Sur les indications de Jay, ils ne tardèrent pas à rejoindre la grotte dans laquelle les derniers légionnaires de Stilicon s’étaient réfugiés. Las de se cacher, ils n’avaient pas pris la peine de dissimuler leur présence, arrivant aux devants de l’immense armée qui leur faisait face avec peu de peur. Qu’importe qui devrait mourir maintenant, seul importait la destruction des livres. Il ne fallait pas qu’Hazel soit morte en vain. Le cœur de Frank se serra lorsqu’il remarqua l’absence du haut gradé romain. Ainsi sa belle Hazel avait réussi à leur offrir une petite chance… Son regard expert scruta l’amoncellement devant lui. Des spectres, il n’en restait guère plus d’une soixantaine, mais des monstruosités en tout genre venaient garnir leurs rangs. Quelques dieux mineurs et titans étaient là aussi, une quinzaine tout au plus, suffisamment pour leur poser problème.

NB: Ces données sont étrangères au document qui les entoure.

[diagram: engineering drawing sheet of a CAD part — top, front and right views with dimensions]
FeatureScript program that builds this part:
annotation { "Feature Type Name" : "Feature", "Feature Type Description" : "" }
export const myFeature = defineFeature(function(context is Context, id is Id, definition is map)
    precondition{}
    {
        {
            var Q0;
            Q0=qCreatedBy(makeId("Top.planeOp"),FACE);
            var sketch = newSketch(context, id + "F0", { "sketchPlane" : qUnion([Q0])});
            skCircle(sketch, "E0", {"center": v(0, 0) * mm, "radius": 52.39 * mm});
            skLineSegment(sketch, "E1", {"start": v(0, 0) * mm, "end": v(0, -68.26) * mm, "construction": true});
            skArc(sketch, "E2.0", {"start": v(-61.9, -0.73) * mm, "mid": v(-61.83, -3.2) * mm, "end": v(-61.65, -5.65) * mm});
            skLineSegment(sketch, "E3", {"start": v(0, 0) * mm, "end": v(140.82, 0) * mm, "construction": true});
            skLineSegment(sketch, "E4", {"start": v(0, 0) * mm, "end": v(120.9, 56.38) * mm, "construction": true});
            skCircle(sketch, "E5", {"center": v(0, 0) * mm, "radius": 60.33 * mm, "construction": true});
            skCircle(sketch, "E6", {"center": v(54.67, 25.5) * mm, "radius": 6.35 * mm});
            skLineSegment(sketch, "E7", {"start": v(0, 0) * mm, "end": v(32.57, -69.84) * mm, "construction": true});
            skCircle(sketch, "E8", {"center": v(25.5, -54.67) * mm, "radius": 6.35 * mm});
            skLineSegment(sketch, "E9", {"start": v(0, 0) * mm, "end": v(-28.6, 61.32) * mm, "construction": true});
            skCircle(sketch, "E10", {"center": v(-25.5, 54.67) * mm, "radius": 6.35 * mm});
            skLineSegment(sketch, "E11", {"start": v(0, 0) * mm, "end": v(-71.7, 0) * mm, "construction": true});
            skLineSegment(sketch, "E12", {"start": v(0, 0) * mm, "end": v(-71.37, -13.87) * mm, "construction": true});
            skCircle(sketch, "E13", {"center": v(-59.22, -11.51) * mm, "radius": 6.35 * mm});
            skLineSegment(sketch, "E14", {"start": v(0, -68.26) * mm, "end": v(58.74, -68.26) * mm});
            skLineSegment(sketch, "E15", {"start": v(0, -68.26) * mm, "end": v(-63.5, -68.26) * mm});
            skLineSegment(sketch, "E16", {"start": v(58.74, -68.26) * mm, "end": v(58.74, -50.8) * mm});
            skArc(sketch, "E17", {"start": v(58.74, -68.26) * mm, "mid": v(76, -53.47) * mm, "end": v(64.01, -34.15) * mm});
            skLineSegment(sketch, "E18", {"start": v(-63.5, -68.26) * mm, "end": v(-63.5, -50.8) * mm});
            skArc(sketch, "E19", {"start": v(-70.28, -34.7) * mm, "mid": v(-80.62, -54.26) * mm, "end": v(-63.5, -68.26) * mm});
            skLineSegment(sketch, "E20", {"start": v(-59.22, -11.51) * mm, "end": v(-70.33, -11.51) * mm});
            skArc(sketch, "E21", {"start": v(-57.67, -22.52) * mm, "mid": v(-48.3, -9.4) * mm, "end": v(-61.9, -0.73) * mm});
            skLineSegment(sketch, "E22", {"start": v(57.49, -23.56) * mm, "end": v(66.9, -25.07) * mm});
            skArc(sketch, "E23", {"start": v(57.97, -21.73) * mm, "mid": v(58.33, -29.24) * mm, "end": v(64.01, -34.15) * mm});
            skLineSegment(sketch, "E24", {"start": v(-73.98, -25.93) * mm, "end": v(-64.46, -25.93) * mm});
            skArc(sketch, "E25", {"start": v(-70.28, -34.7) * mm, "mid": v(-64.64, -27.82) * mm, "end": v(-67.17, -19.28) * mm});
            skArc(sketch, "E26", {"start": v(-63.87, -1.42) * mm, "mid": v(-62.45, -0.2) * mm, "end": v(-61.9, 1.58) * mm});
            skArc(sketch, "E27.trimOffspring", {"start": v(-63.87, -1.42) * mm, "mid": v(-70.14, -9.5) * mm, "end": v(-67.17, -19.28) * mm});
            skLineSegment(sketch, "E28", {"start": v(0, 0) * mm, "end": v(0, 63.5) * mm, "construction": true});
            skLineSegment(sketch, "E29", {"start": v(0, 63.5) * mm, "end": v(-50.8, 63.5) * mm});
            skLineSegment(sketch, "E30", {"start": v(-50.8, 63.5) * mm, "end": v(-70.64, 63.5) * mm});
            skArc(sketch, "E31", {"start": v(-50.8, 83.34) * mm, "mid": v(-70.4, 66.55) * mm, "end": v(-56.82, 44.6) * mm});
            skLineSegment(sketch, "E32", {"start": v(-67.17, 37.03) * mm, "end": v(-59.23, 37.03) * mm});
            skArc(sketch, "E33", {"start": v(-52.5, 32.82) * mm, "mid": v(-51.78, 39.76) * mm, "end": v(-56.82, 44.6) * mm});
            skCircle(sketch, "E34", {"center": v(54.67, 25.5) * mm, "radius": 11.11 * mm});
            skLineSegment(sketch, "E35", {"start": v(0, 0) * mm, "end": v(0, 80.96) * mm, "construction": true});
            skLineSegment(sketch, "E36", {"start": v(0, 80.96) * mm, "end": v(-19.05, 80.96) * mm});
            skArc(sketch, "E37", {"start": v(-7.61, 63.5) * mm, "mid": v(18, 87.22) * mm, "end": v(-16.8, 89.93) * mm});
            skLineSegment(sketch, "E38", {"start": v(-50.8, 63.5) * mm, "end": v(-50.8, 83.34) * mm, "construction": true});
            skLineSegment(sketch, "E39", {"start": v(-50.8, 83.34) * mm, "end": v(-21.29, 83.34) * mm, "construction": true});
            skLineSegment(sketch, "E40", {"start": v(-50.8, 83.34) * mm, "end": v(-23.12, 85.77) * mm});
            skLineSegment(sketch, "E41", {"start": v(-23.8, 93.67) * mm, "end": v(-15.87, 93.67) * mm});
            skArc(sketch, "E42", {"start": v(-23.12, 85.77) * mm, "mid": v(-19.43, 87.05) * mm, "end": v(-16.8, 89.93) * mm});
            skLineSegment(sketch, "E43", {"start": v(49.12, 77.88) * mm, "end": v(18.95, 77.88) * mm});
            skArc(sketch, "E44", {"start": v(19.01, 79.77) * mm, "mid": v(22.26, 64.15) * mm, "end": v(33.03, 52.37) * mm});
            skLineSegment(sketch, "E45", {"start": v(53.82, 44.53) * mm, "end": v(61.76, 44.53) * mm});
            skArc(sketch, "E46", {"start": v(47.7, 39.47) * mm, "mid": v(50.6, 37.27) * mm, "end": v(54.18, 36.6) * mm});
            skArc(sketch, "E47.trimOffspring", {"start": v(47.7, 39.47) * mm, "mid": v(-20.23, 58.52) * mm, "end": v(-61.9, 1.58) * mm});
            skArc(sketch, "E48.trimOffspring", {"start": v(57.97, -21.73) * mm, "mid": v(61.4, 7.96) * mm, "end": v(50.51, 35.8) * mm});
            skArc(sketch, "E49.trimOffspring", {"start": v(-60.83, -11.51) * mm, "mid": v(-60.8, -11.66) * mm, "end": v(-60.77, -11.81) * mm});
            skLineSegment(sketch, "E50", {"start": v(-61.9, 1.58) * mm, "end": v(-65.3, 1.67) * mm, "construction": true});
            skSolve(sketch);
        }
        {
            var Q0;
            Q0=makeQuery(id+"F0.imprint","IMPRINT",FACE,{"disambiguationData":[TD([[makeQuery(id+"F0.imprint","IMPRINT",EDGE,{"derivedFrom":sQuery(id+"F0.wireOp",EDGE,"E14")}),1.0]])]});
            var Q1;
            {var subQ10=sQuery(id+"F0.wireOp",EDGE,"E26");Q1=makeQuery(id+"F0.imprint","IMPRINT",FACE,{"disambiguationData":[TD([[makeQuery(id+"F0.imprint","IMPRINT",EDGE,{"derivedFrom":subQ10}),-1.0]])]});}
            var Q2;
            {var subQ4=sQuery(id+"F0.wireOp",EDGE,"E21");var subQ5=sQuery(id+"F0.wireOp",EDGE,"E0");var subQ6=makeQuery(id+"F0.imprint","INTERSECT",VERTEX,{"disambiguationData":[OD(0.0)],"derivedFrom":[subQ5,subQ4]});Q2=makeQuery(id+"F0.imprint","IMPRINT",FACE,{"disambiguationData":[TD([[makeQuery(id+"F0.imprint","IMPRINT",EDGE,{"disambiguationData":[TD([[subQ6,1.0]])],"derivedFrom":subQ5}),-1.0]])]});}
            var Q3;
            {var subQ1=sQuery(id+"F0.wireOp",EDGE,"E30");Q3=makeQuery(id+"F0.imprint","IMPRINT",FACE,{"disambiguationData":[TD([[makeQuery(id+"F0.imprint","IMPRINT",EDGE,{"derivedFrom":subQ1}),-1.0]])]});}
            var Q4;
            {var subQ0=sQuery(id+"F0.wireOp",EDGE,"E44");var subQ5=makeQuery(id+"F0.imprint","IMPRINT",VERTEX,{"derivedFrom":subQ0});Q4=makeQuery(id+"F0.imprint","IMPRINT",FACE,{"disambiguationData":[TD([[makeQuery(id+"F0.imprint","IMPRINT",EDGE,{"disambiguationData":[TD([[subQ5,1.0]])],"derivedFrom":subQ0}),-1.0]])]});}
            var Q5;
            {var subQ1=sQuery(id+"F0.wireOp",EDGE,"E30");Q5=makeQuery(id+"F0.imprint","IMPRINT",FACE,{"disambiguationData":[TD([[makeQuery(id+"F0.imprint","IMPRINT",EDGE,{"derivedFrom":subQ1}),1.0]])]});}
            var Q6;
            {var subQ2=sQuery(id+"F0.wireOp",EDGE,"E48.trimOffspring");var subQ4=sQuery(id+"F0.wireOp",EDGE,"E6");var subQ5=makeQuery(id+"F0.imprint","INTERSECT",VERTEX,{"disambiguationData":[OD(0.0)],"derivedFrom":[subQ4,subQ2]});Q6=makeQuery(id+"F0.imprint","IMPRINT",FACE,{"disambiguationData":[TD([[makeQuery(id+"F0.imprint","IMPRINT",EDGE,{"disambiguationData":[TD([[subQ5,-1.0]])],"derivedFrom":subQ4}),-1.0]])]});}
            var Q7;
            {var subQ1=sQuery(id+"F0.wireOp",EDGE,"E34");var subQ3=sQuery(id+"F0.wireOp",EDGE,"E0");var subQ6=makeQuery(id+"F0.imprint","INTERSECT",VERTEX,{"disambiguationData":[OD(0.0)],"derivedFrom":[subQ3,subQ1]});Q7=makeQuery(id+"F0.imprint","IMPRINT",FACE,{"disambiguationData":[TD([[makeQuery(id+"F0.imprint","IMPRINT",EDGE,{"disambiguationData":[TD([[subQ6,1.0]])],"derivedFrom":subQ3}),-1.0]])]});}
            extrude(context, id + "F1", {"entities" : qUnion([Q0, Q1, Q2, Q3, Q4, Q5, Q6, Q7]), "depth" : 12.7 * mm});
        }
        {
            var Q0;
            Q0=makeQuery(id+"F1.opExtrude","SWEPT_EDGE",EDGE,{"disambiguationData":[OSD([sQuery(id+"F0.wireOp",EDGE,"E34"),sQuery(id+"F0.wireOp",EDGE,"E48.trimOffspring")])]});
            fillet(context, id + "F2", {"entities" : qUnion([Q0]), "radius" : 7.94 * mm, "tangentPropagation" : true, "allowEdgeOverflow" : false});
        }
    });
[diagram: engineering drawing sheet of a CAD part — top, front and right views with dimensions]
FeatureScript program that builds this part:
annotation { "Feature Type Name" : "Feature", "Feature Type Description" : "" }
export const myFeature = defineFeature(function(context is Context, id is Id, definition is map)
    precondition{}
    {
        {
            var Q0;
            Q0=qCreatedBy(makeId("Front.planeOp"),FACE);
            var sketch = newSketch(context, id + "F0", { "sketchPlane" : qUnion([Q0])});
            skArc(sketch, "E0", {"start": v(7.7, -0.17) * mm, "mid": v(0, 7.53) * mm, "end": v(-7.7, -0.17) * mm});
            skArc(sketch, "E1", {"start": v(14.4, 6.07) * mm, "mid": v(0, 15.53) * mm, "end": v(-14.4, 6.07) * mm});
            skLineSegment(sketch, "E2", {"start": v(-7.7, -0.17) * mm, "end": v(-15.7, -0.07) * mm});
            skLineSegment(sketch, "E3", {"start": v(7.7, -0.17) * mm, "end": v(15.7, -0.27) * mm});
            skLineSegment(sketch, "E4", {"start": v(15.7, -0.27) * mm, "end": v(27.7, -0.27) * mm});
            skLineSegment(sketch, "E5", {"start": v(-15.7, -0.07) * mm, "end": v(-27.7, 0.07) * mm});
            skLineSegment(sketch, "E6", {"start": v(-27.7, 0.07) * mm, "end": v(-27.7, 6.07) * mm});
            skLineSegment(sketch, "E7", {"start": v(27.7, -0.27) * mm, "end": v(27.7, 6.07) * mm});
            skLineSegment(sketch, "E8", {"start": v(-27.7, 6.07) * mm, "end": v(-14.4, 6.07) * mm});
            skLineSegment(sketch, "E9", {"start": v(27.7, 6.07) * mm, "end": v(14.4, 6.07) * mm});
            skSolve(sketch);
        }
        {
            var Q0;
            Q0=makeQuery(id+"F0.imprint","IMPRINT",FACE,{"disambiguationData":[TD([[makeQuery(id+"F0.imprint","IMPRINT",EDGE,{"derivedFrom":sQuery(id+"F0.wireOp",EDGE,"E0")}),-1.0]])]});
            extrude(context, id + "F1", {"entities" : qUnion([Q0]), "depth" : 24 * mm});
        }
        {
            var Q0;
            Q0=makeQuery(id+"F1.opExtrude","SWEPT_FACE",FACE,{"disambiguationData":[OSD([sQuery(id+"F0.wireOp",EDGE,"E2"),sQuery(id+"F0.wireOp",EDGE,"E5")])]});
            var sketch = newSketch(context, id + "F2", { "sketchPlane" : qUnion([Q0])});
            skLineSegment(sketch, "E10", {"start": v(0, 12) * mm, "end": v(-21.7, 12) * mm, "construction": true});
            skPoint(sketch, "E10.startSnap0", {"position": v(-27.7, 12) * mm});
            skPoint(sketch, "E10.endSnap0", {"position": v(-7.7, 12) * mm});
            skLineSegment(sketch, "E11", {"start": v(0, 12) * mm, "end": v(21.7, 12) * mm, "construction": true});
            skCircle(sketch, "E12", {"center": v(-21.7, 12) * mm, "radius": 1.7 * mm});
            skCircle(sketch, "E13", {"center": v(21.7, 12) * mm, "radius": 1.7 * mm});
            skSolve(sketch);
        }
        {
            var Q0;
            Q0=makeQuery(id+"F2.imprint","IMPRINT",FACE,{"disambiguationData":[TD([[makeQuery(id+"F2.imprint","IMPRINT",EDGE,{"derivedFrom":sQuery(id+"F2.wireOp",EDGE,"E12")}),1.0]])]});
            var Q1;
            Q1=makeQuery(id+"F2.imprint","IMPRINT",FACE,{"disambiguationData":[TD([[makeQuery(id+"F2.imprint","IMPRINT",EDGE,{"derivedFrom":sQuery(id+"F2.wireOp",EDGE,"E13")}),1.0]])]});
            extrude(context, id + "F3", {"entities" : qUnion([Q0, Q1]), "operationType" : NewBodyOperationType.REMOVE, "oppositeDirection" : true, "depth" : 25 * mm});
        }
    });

Le plus inquiétant de cette troupe était, prévisiblement, Chionée. Frank espérait de tout cœur qu’Harry ne serait pas trop déstabilisé par sa présence pour se battre et défendre sa vie. Il ne voulait plus voir personne mourir. Cinq cyclopes se tenaient le long des murs, recroquevillés comme pour éviter d’heurter le plafond et faire tomber des débris sur les autres créatures. Pour le reste, le mélange était assez varié, passant de toute sorte de créatures humanoïdes à d’autres, beaucoup moins communes. Une meute entière de loup garou séparait les demi-dieux des livres qui trônaient un peu plus loin, comme pour souligner le fait que leur seule existence déterminait le destin du monde. Cette observation n’avait pris que quelques secondes au fils de Mars, qui se prépara aussitôt à combattre, attrapant sa grande épée dans sa main libre.

- Êtes-vous prêts ? demanda Noémie avec résolution.

- Autant que possible, rétorqua Percy avec toute sa haine à l’égard des créatures dans sa voix.

Ces dernières, les remarquant, se mirent à hurler, mugir, grogner, gémir et émettre tous les bruits de défis possibles à leurs égards, et Frank surpris quelques éclats de peur dans leurs yeux quand ils remarquèrent la torche qui brulait allégrement dans la main de la bénie de Poséidon.

- Alors faisons la peau à ses monstruosités, proposa Gwen.

Sans plus attendre, tous chargèrent.